Musk vs. Twitter: A timeline of ups and a lot of downs

February 21, 2023

Musk vs. Twitter: A timeline of ups and a lot of downs

How did the battle begin?

Elon Musk announced on April 4, 2022, that he had purchased 9.2% of Twitter after buying shares regularly, as by March 14, he had a 5% stake in the company, and by April 4, he had already purchased 9.2% of the company. Twitter then responded by offering Musk a board seat, which would have limited him to owning only 15% of the company. He initially said yes but later changed his mind.


Why was Musk flirting with Twitter, and what the likely outcomes would be?

The surprise revealed: Musk announced on April 14 that he is willing to buy Twitter for $54.20 (€54.17) per share, for a total of $44 billion (€43.97 billion). The world billionaire’s motivations for purchasing Twitter have been widely publicized in the press and, of course, on Twitter, with everyone sharing their thoughts.


Only weeks after this announcement, Musk attempted to back out about purchasing the social media platform. On May 13, the tech billionaire stated that the deal was put on hold while his team investigated Twitter’s claim that less than 5% of its accounts were fake and spam, which put Mask at unease.  


What was Twitter’s reaction to Musk’s flip-flops?

In response, Twitter claimed, “We intend to close the transaction and enforce the merger agreement at the agreed price and terms.” However, the lack of trust corroded the deal, and on July 8, Musk filed with the SEC to officially pull out of the deal.

Twitter filed a lawsuit in Delaware, where the company is incorporated, demanding that the world’s richest man close the deal under the terms agreed.


A drama-filled saga.

It is hard to keep track of this deal. The two sides engaged in lengthy court filings, private messages, and bitter public spats on Twitter, where Musk had more than 100 million followers before the case went to trial on October 17.

And one of the most popular tweets to date in 2022 was: “Next I’m buying Coca-Cola to put the cocaine back in,” on August 27—two days after Twitter’s board accepted his unsolicited offer to rebuy the company.

The joke turned out to be a hit in terms of interactions, with over 870,000 retweets and 4.8 million likes.

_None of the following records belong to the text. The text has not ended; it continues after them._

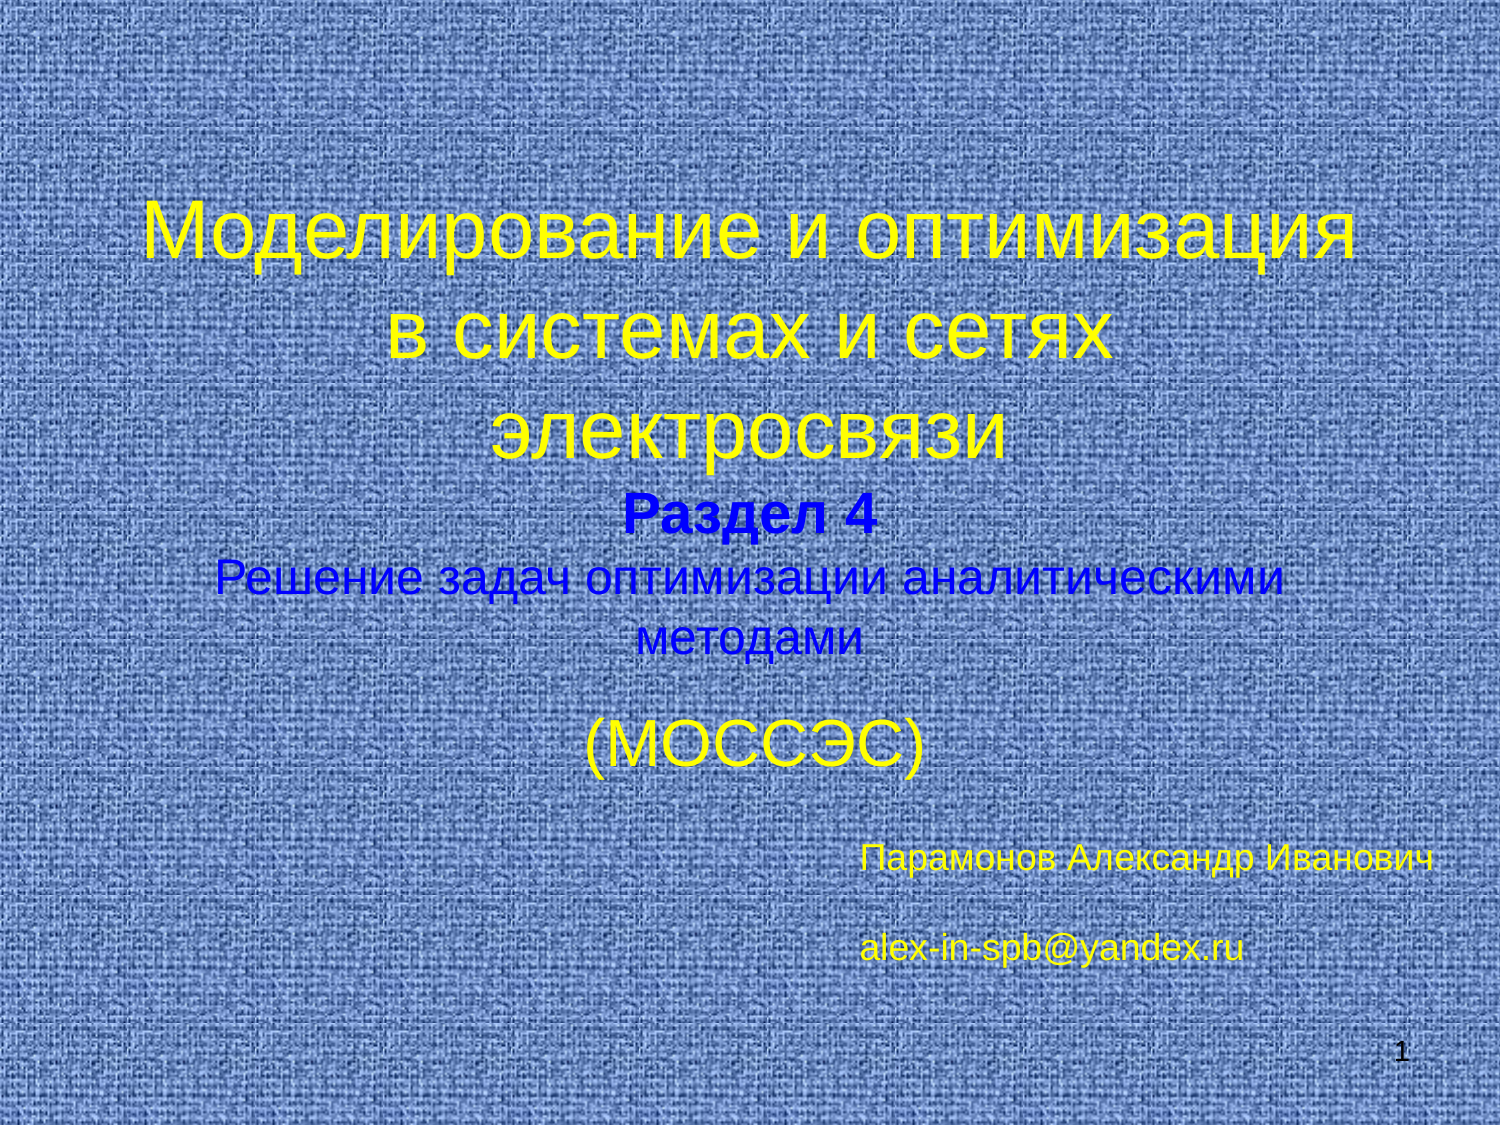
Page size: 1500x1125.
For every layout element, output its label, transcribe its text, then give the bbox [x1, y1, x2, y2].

subtitle (МОССЭС) [230, 692, 1281, 835]
picture [0, 0, 1500, 1125]
slide_number 1 [1074, 1024, 1426, 1103]
text_box Парамонов Александр Иванович alex-in-spb@yandex.ru [844, 825, 1450, 976]
title Моделирование и оптимизация в системах и сетях электросвязи Раздел 4 Решение задач оптимизации аналитическими методами [112, 349, 1388, 591]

How did the 10-month chaotic saga end?

By mid-October, two weeks before the trial date, Musk suddenly showed a renewed commitment to go through with the deal. He completed the deal to acquire Twitter at his original offer price of $54.20 a share at a total cost of roughly $44 billion. The 10-month-long Twitter-Elon Musk battle has finally ended with Musk buying Twitter and turning it private on October 28. Musk then  tweeted “the bird is freed.” 


How many people got laid off after Musk’s takeover?

Twitter had nearly 7,500 employees before Musk took over. Now it has about 2,700. Hundreds of workers resigned from Twitter when Musk asked them to commit to an “extremely hardcore” work culture with “long hours and high intensity.” Twitter’s CEO, CFO, and Chief Legal Officer were all removed on Musk’s first day.


Was Musk trying to buy Twitter for financial gain?

The answer might be yes, but let’s remember how it all started. In January 2021, Elon Musk called Twitter banning former US president Donald Trump’s account ‘foolish’. And later, He claimed that he wanted to protect free speech and that the takeover was more ideological than for financial gain: “Free speech is the bedrock of a functioning democracy, and Twitter is the digital town square where matters vital to the future of humanity are debated,” Musk said in a statement after the deal was announced.


And guess what? Once he became the owner of the company, Musk reactivated Donald Trump’s account following a poll on his account: “Reinstate former President Trump,” he tweeted, alongside a poll with buttons to pick “Yes” or “No.” “The people have spoken,” Musk decreed.


Do you agree with Musk’s new strategies and trajectory?